HeisenData - Towards a Next-Generation Uncertain-Data Management System

Final Report Summary - HEISENDATA (HeisenData - Towards a Next-Generation Uncertain-Data Management System)

Several real-world applications need to manage and reason about large amounts of data that are inherently uncertain. For instance, pervasive computing applications must constantly reason about volumes of noisy sensory readings, e.g. for motion prediction and human behavior modeling; information-extraction tools can assign different possible labels with varying degrees of confidence to segments of text, due to the uncertainties and noise present in free-text data. Such probabilistic data analyses require sophisticated machine-learning tools that can effectively model the complex correlation patterns present in real-life data. Unfortunately, to date, approaches to Probabilistic Database Systems (PDBSs) have relied on somewhat simplistic models of uncertainty that can be easily mapped onto existing relational architectures: Probabilities are typically associated with individual data tuples, with little or no support for capturing data correlations. This research proposal aims to design and build novel PDBS architectures that support a broad class of statistical models and probabilistic-reasoning tools as first-class system objects, alongside a traditional relational-table store. Our proposed architectures employ statistical models to effectively encode data-correlation patterns, and promote probabilistic inference as part of the standard database operator repertoire to support efficient and sound query processing. This tight coupling of relational databases and statistical models represents a major departure from conventional database systems, and many of the core system components need to be revisited and fundamentally re-thought. The proposed research will attack several of the key challenges arising in this novel PDBS paradigm (including, query processing, query optimization, data summarization, extensibility, and model learning and evolution), build usable prototypes, and investigate key application domains (e.g. information extraction).
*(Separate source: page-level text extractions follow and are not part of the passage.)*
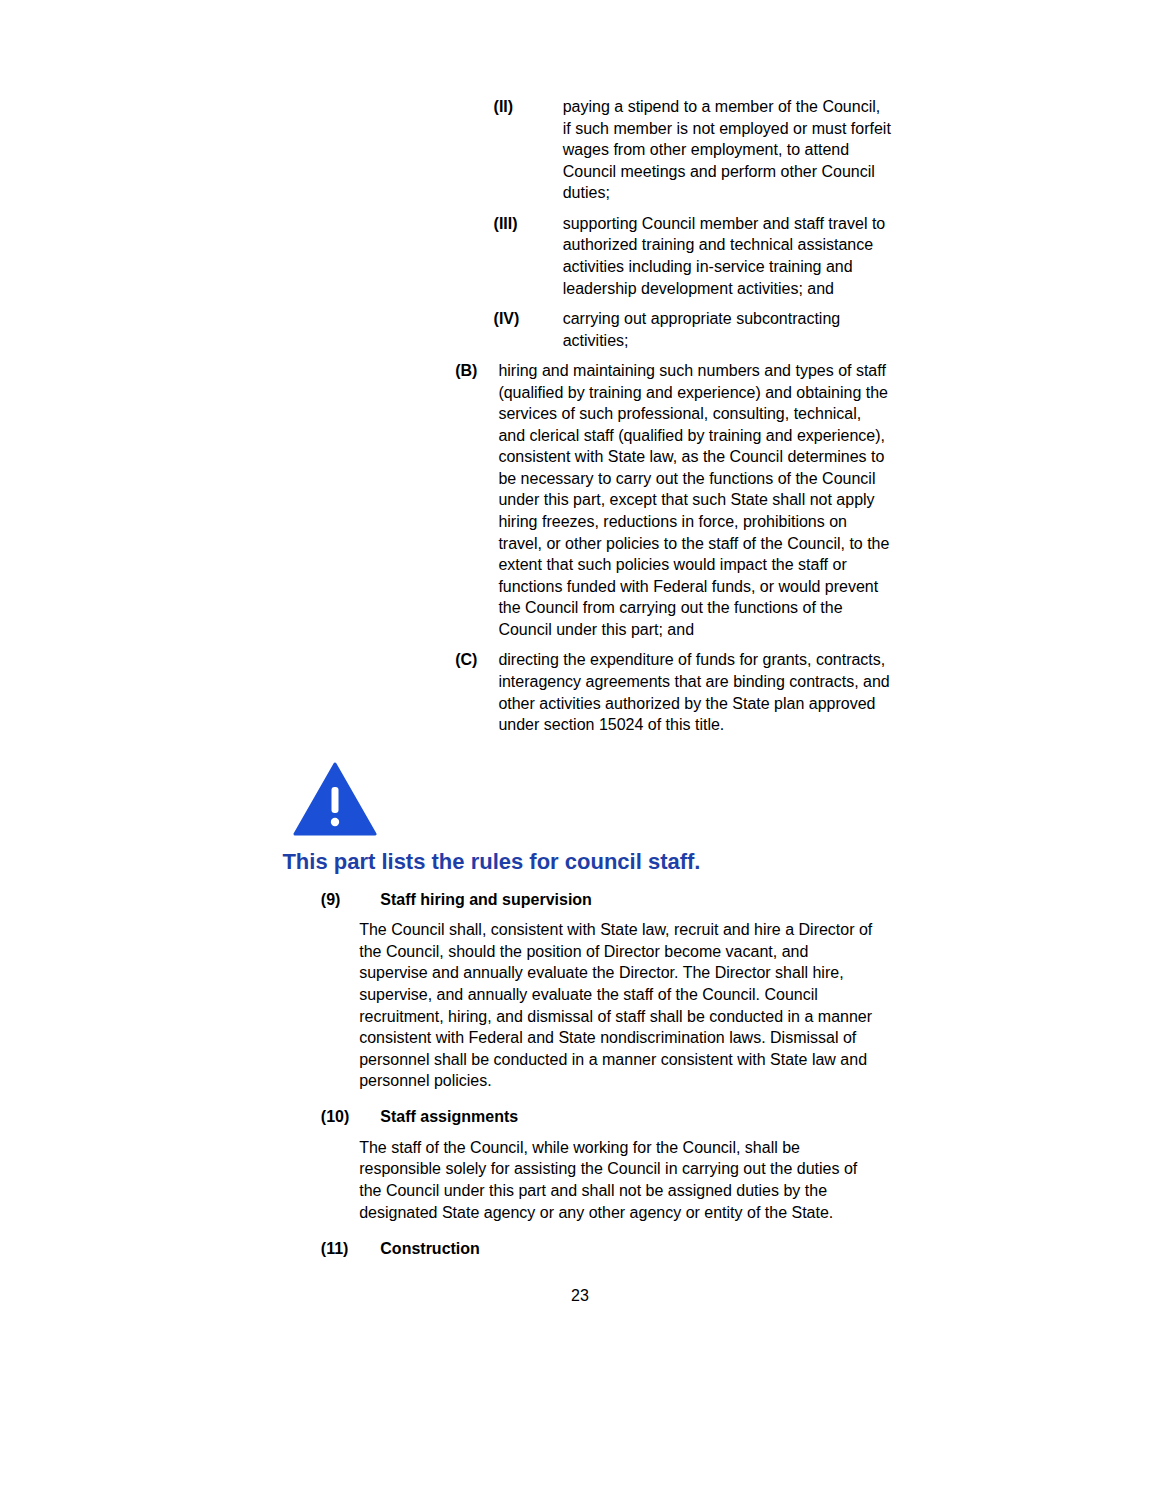(II)
paying a stipend to a member of the Council, if such member is not employed or must forfeit wages from other employment, to attend Council meetings and perform other Council duties;
(III)
supporting Council member and staff travel to authorized training and technical assistance activities including in-service training and leadership development activities; and
(IV)
carrying out appropriate subcontracting activities;
(B)
hiring and maintaining such numbers and types of staff (qualified by training and experience) and obtaining the services of such professional, consulting, technical, and clerical staff (qualified by training and experience), consistent with State law, as the Council determines to be necessary to carry out the functions of the Council under this part, except that such State shall not apply hiring freezes, reductions in force, prohibitions on travel, or other policies to the staff of the Council, to the extent that such policies would impact the staff or functions funded with Federal funds, or would prevent the Council from carrying out the functions of the Council under this part; and
(C)
directing the expenditure of funds for grants, contracts, interagency agreements that are binding contracts, and other activities authorized by the State plan approved under section 15024 of this title.
This part lists the rules for council staff.
(9)
Staff hiring and supervision
The Council shall, consistent with State law, recruit and hire a Director of the Council, should the position of Director become vacant, and supervise and annually evaluate the Director. The Director shall hire, supervise, and annually evaluate the staff of the Council. Council recruitment, hiring, and dismissal of staff shall be conducted in a manner consistent with Federal and State nondiscrimination laws. Dismissal of personnel shall be conducted in a manner consistent with State law and personnel policies.
(10)
Staff assignments
The staff of the Council, while working for the Council, shall be responsible solely for assisting the Council in carrying out the duties of the Council under this part and shall not be assigned duties by the designated State agency or any other agency or entity of the State.
(11)
Construction
23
Building on our earlier work and results on probabilistic data management [7,8], our research in the HeisenData project has revolved around a number of different axes, including: (1) New probabilistic-data synopses for effective query optimization and processing in PDBSs; (2) Novel PDBS algorithms and architectures integrating state-of-the-art statistical models for Information Extraction (IE) and Entity Resolution (ER); and, (3) Scalable algorithms and tools for large-scale statistical inference and lineage processing in PDBSs. More specifically, our key results over this first period of the project are as follows. (Copies of relevant publications can be downloaded from the HeisenData project web site, at: http://heisendata.softnet.tuc.gr/ )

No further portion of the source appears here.